Phenotyping Crohn’s disease: Montreal classification for Crohn’s disease

Age at diagnosis: <17 years (A1); between 17 and 40 years (A2); or ≥40 years (A3 Location of disease:

L1: ileal
L2: colonic
L3: ileocolonic
L4: isolated upper gastrointestinal disease

Behaviour:

B1: non-stricturing/non-penetrating
B2 stricturing
B3 penetrating

Perianal disease [p] is added if present.

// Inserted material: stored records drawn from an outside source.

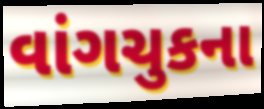
વાંગચુકના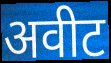
अवीट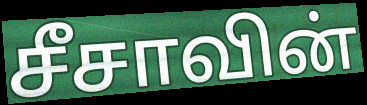
சீசாவின்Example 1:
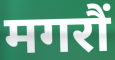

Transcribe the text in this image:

मगरौं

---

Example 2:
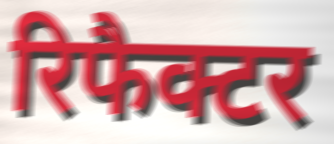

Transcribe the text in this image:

रिफैक्टर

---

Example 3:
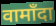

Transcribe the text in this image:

वामाँदा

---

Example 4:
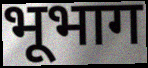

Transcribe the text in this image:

भूभाग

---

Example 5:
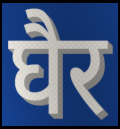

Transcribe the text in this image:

घैरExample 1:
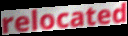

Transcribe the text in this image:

relocated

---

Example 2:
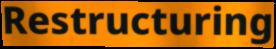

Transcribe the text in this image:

Restructuring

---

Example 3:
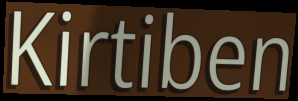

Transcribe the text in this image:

Kirtiben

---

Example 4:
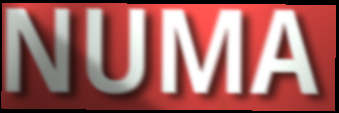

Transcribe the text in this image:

NUMA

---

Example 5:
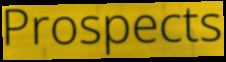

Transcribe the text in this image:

Prospects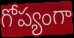
గోప్యంగాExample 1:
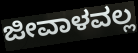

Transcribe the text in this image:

ಜೀವಾಳವಲ್ಲ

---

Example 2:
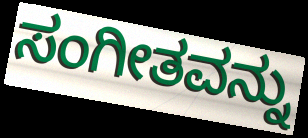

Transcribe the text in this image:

ಸಂಗೀತವನ್ನು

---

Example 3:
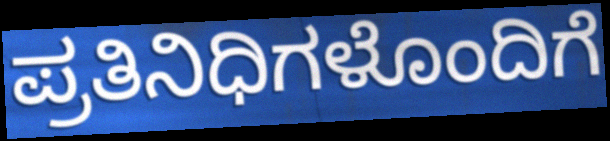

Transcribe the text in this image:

ಪ್ರತಿನಿಧಿಗಳೊಂದಿಗೆ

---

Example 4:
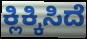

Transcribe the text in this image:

ಕ್ಲಿಕ್ಕಿಸಿದೆ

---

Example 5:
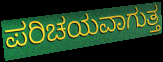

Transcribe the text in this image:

ಪರಿಚಯವಾಗುತ್ತ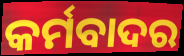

The classification was modified to the Paris classification to include growth failure in a paediatric population.

Macroscopic appearance

The unmistakable appearance of Crohn’s disease is of a stiff, thick-walled segment of bowel with fat wrapping and serosal ‘corkscrew’ vessels. There is creeping extension of mesenteric fat around the serosal surface of the bowel wall towards the anti-mesenteric border. This is part of the connective tissue change that affects all layers of the bowel wall. As inflammation is full thickness, there can be fibrinous exudate and adhesions on the serosal surface. Narrow linear ulcers with intervening islands of oedematous mucosa give the mucosal surface its classic cobblestone appearance. Ulceration is discrete, and serpiginous linear ulcers usually run along the mesenteric aspect of the lumen. Deep fissuring from linear ulceration may lead to formation of fistulas through the bowel wall. Closer inspection may reveal multiple aphthous ulcers that usually develop on the surface of submucosal lymphoid nodules. Aphthous ulcers are the earliest macroscopic lesions in Crohn’s disease and are seen before the classic appearances of more established disease. Inflammatory polyps are often found in the involved colon but are unusual in the small bowel. Enlarged lymph nodes may be present in the resected mesentery but are not caseated or matted together. Strictures can vary in length and may be stiff, like a hosepipe, with turgid oedema, or tight fibrotic strictures from burnt-out inflammation. The narrowing of the lumen may be sufficient to produce obstruction and proximal dilatation, and there may be multiple dilated segments between multiple tight strictures. Fistulas, sinuses and abscesses are often present in the ileocaecal region but may arise from any segment of active disease and can communicate with other loops of bowel, stomach, bladder, vagina, skin or intra-abdominal abscess cavities.

Microscopy

The main questions asked by the histopathologist when assessing an initial biopsy for IBD are;

Is the mucosa inflamed?
If the mucosa is inflamed: is it IBD or not?
If it is IBD: is it ulcerative colitis, Crohn’s disease, or IBD unclassified?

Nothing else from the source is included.